#### EXERCISE DESCRIPTION:
Your task is to copy the data exactly while leaving out every picture.

[Change listing data]
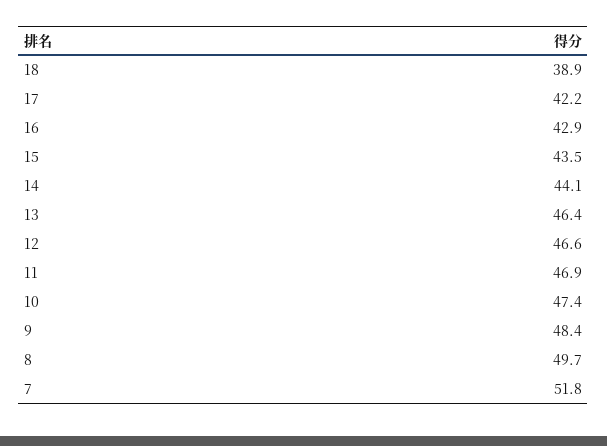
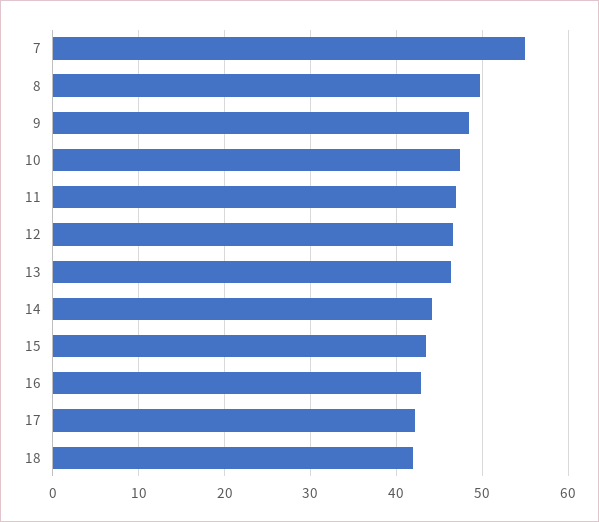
18: 38.9 -> 42
7: 51.8 -> 55

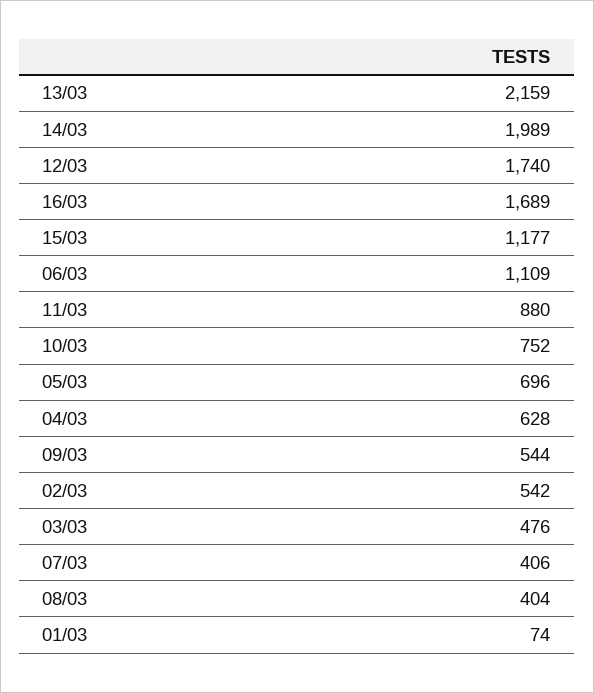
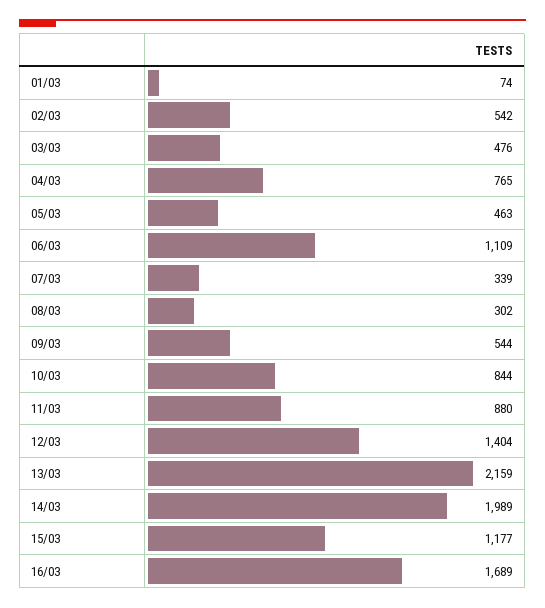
12/03: 1740 -> 1404
10/03: 752 -> 844
05/03: 696 -> 463
04/03: 628 -> 765
07/03: 406 -> 339
08/03: 404 -> 302

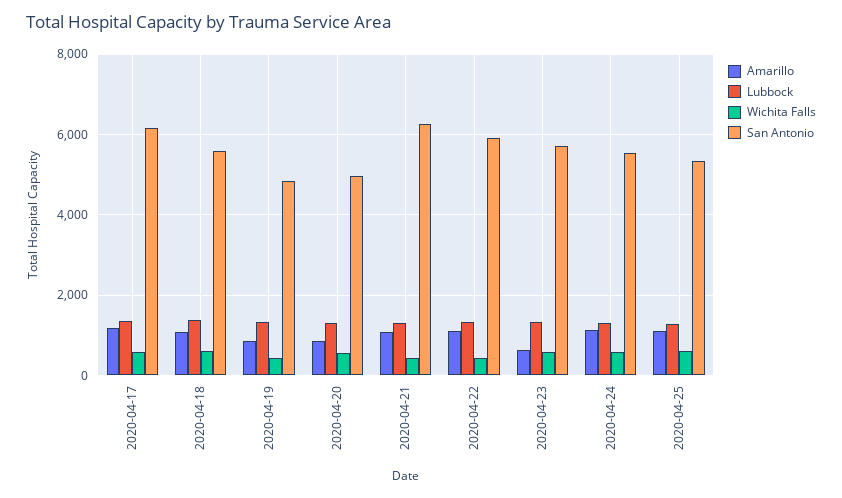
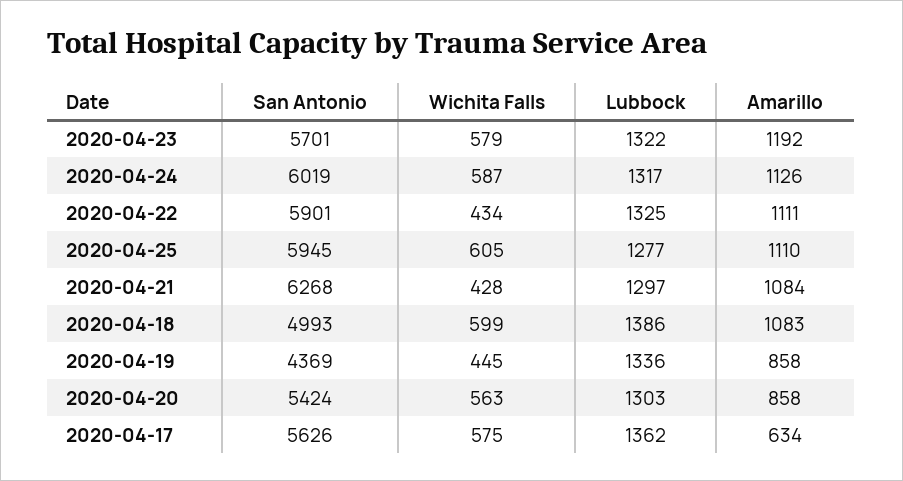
Amarillo, 2020-04-17: 1200 -> 634
San Antonio, 2020-04-17: 6200 -> 5626
San Antonio, 2020-04-18: 5600 -> 4993
San Antonio, 2020-04-19: 4800 -> 4369
San Antonio, 2020-04-20: 5000 -> 5424
Amarillo, 2020-04-23: 600 -> 1192
San Antonio, 2020-04-24: 5600 -> 6019
San Antonio, 2020-04-25: 5400 -> 5945

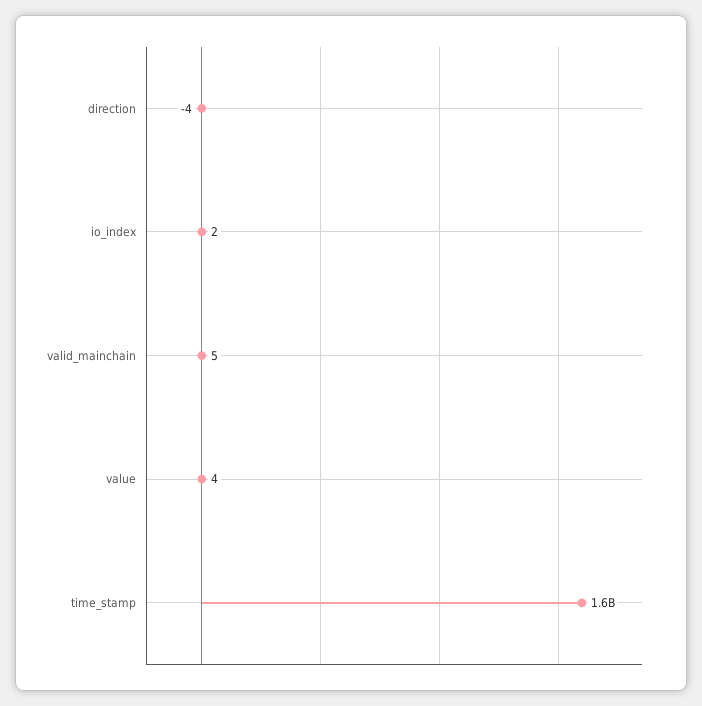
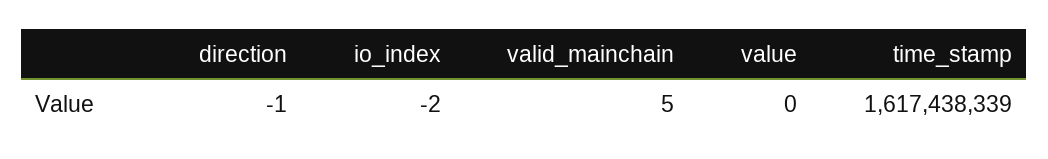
direction: -4 -> -1
io_index: 2 -> -2
value: 4 -> 0

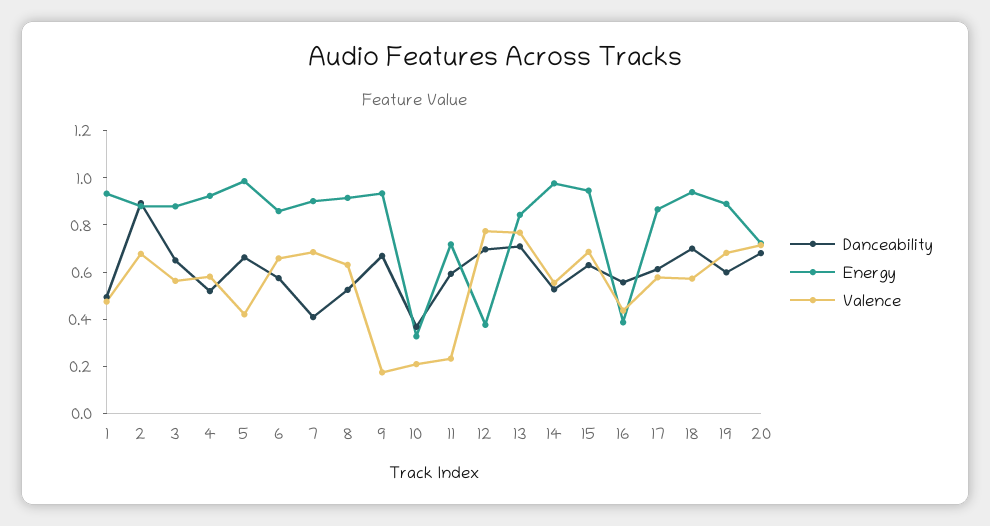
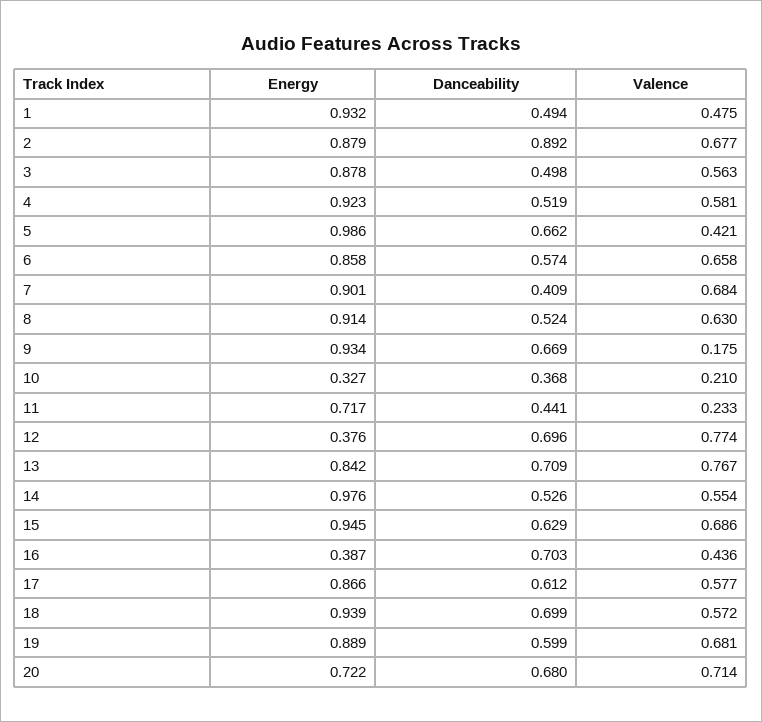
Danceability, 3: 0.65 -> 0.498
Danceability, 11: 0.6 -> 0.441
Danceability, 16: 0.55 -> 0.703

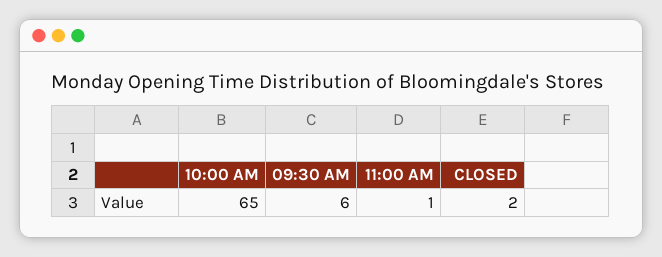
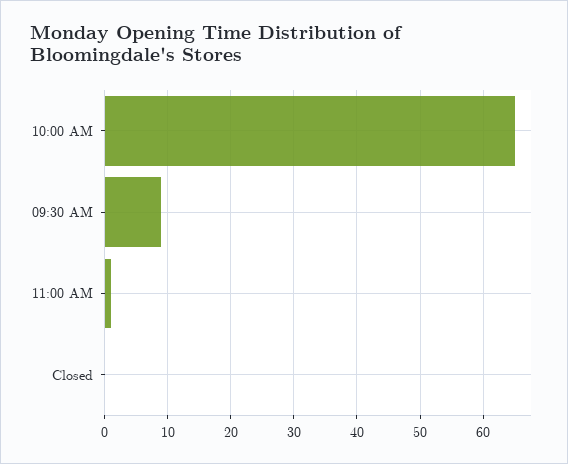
09:30 AM: 6 -> 9
CLOSED: 2 -> 0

#### OUTPUT BELOW:
18: 38.9 -> 42
7: 51.8 -> 55

12/03: 1740 -> 1404
10/03: 752 -> 844
05/03: 696 -> 463
04/03: 628 -> 765
07/03: 406 -> 339
08/03: 404 -> 302

Amarillo, 2020-04-17: 1200 -> 634
San Antonio, 2020-04-17: 6200 -> 5626
San Antonio, 2020-04-18: 5600 -> 4993
San Antonio, 2020-04-19: 4800 -> 4369
San Antonio, 2020-04-20: 5000 -> 5424
Amarillo, 2020-04-23: 600 -> 1192
San Antonio, 2020-04-24: 5600 -> 6019
San Antonio, 2020-04-25: 5400 -> 5945

direction: -4 -> -1
io_index: 2 -> -2
value: 4 -> 0

Danceability, 3: 0.65 -> 0.498
Danceability, 11: 0.6 -> 0.441
Danceability, 16: 0.55 -> 0.703

09:30 AM: 6 -> 9
CLOSED: 2 -> 0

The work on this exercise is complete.